Supplied data:
────────────────────

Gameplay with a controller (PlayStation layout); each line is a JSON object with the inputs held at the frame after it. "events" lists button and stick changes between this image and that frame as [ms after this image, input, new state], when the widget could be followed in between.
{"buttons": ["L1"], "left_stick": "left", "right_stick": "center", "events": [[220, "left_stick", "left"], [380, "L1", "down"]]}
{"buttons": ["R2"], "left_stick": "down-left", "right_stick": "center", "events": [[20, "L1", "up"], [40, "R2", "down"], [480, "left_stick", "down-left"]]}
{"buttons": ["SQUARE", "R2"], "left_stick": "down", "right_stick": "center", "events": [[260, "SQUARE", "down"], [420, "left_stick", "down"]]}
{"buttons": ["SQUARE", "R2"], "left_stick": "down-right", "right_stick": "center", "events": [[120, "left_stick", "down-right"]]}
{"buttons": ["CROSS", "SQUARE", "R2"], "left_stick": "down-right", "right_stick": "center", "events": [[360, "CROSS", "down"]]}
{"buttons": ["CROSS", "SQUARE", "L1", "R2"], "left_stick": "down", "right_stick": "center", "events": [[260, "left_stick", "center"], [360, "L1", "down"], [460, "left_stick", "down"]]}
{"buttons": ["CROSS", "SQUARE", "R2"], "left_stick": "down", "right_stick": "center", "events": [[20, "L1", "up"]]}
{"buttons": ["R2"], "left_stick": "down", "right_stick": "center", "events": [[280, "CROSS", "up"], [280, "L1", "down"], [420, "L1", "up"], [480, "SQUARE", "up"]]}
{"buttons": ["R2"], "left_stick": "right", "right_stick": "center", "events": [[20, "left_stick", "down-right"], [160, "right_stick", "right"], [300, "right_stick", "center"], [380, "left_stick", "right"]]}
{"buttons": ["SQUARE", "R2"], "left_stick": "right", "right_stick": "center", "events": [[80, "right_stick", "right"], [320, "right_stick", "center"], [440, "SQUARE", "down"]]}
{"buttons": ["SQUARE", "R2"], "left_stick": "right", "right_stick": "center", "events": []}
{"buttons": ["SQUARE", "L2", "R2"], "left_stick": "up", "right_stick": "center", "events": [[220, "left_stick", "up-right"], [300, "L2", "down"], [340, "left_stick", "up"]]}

────────────────────

What is being asked:
Give all the records above again, wording unchanged.

The completed task:
Gameplay with a controller (PlayStation layout); each line is a JSON object with the inputs held at the frame after it. "events" lists button and stick changes between this image and that frame as [ms after this image, input, new state], when the widget could be followed in between.
{"buttons": ["L1"], "left_stick": "left", "right_stick": "center", "events": [[220, "left_stick", "left"], [380, "L1", "down"]]}
{"buttons": ["R2"], "left_stick": "down-left", "right_stick": "center", "events": [[20, "L1", "up"], [40, "R2", "down"], [480, "left_stick", "down-left"]]}
{"buttons": ["SQUARE", "R2"], "left_stick": "down", "right_stick": "center", "events": [[260, "SQUARE", "down"], [420, "left_stick", "down"]]}
{"buttons": ["SQUARE", "R2"], "left_stick": "down-right", "right_stick": "center", "events": [[120, "left_stick", "down-right"]]}
{"buttons": ["CROSS", "SQUARE", "R2"], "left_stick": "down-right", "right_stick": "center", "events": [[360, "CROSS", "down"]]}
{"buttons": ["CROSS", "SQUARE", "L1", "R2"], "left_stick": "down", "right_stick": "center", "events": [[260, "left_stick", "center"], [360, "L1", "down"], [460, "left_stick", "down"]]}
{"buttons": ["CROSS", "SQUARE", "R2"], "left_stick": "down", "right_stick": "center", "events": [[20, "L1", "up"]]}
{"buttons": ["R2"], "left_stick": "down", "right_stick": "center", "events": [[280, "CROSS", "up"], [280, "L1", "down"], [420, "L1", "up"], [480, "SQUARE", "up"]]}
{"buttons": ["R2"], "left_stick": "right", "right_stick": "center", "events": [[20, "left_stick", "down-right"], [160, "right_stick", "right"], [300, "right_stick", "center"], [380, "left_stick", "right"]]}
{"buttons": ["SQUARE", "R2"], "left_stick": "right", "right_stick": "center", "events": [[80, "right_stick", "right"], [320, "right_stick", "center"], [440, "SQUARE", "down"]]}
{"buttons": ["SQUARE", "R2"], "left_stick": "right", "right_stick": "center", "events": []}
{"buttons": ["SQUARE", "L2", "R2"], "left_stick": "up", "right_stick": "center", "events": [[220, "left_stick", "up-right"], [300, "L2", "down"], [340, "left_stick", "up"]]}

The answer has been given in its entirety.